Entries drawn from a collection
▼

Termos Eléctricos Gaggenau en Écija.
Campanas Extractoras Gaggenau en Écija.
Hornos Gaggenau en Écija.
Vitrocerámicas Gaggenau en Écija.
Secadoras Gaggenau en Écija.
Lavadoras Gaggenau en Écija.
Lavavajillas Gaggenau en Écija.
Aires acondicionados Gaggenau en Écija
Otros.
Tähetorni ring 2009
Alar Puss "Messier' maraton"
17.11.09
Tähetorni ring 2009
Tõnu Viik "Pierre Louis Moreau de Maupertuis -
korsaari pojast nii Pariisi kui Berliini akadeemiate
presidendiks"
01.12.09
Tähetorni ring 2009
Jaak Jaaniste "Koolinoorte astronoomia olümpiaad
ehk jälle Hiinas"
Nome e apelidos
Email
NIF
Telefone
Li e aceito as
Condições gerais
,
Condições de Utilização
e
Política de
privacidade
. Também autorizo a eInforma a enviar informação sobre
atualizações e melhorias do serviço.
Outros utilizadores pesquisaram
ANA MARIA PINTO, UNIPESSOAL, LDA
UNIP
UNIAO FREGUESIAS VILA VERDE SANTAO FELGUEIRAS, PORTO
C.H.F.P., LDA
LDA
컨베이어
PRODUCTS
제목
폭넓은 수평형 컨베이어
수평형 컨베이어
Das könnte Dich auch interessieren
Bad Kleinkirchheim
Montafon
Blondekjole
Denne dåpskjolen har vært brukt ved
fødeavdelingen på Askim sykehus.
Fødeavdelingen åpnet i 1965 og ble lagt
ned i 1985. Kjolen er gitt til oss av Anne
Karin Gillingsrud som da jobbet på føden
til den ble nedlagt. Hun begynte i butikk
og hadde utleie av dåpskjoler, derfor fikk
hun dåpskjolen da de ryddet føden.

▲

TASK DESCRIPTION —
Count the lines in the records above that contain the word "Gaggenau". Reply with the number alone.

TASK RESULT —
8